Graham Clark, Music Correspondent
Stephen Sanchez - Old School Soul In Manchester
![Stephen Sanchez
Photo: Graham Clark]()
Stephen Sanchez
Photo: Graham Clark
When support act Tors called the Manchester Academy crowd one of the politest they've played to in the city, it spoke volumes about the fanbase Stephen Sanchez attracts. His music — old-school soul wrapped in a modern delivery, somewhere between Mika without the innuendo and James Blunt without the self-mockery — pulls in a thoroughly mainstream audience.
The appeal lies in the familiar: reassuring, dependable, easy to love. "I'm so excited to be here in Manchester tonight" sounded genuinely meant, and his grand theatrical gestures, honed at the tail end of a European tour, are the kind of flourishes our continental cousins tend to appreciate most.
He opened with
It Might Be Love, a nod to ELO, before
I Need You Most of All conjured shades of Roy Orbison's
Only The Lonely. Close your eyes during latest single
Love, Love, Love and you could swear you were listening to Simply Red. Shake brought a dash of Elvis and Hound Dog, and on this evidence Sanchez will be back in Manchester at a far bigger venue before long. All he needs is more airplay — Radio 2 feels the natural home for his fifties and sixties-inspired sound, which deserves to reach beyond the TikTok hit
Until I Found You that first put him on the map.

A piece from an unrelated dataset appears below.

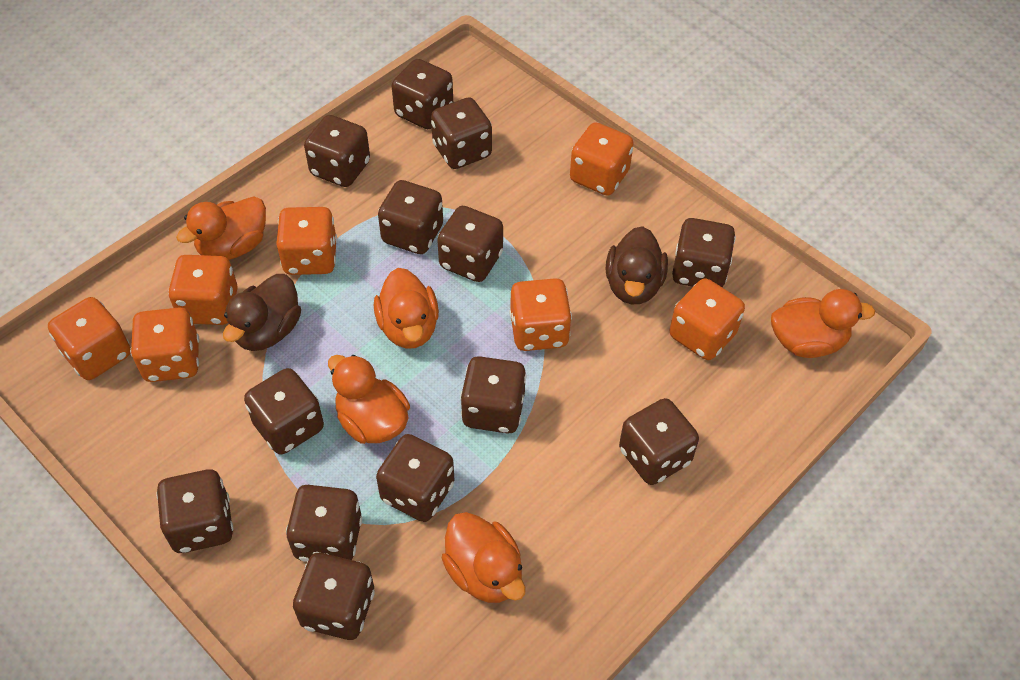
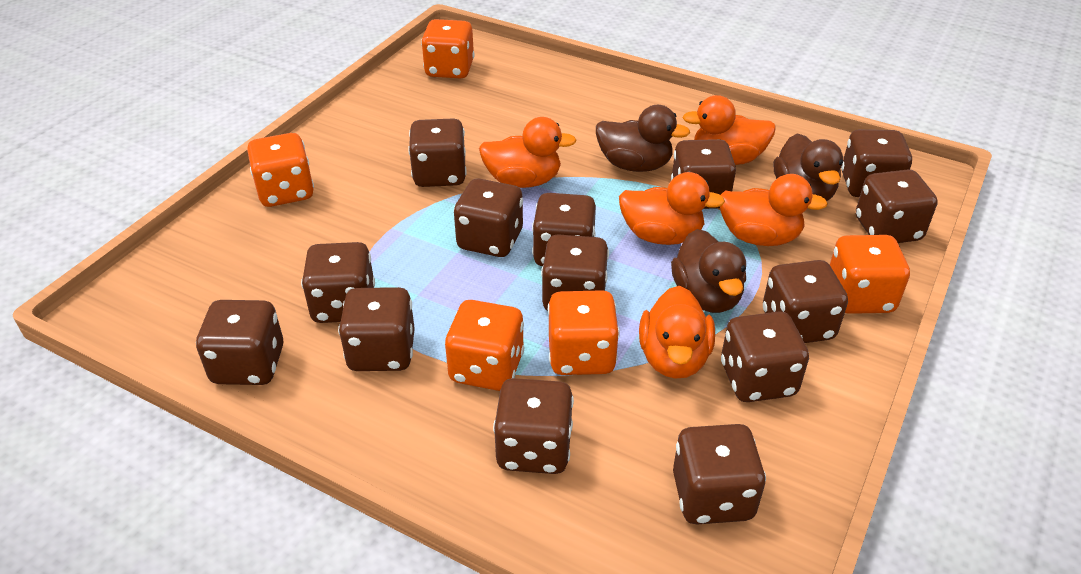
brown dice: [156,469,233,553] [244,368,324,455] [286,485,362,562] [293,553,375,640] [304,115,370,187] [376,434,455,522] [378,180,443,254] [392,59,453,129] [431,98,492,169] [437,206,503,282] [460,356,526,434] [619,398,699,485] [672,218,736,287] = 13 -> [196,300,283,385] [301,242,375,323] [338,287,415,371] [408,118,467,187] [454,178,523,257] [493,378,574,474] [532,193,596,266] [541,234,609,311] [671,139,736,209] [673,424,766,524] [721,312,809,402] [763,260,848,343] [841,129,912,197] [856,169,938,243] = 14
brown duck: [223,274,301,351] [606,226,668,304] = 2 -> [596,105,690,172] [671,229,746,313] [773,134,843,201] = 3
orange dice: [48,297,131,380] [130,307,199,382] [168,255,238,325] [276,207,337,275] [510,278,572,351] [570,122,634,196] [670,278,745,360] = 7 -> [247,133,314,207] [421,19,474,78] [445,300,525,391] [548,290,620,375] [830,235,910,314] = 5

As fans sang along in unison, it felt like watching a well-kept secret others have yet to uncover — or a warm hug at the end of a long day. His connection with the crowd was mutual, the sort his peers would envy.
The band were a tight unit, with the keyboard player adding a soulful, jazzy edge through his trumpet solos. Sanchez signed off with "You have been fantastic, Manchester" — and it had been a fantastic night, nostalgic in feel yet unmistakably the start of a long and promising career.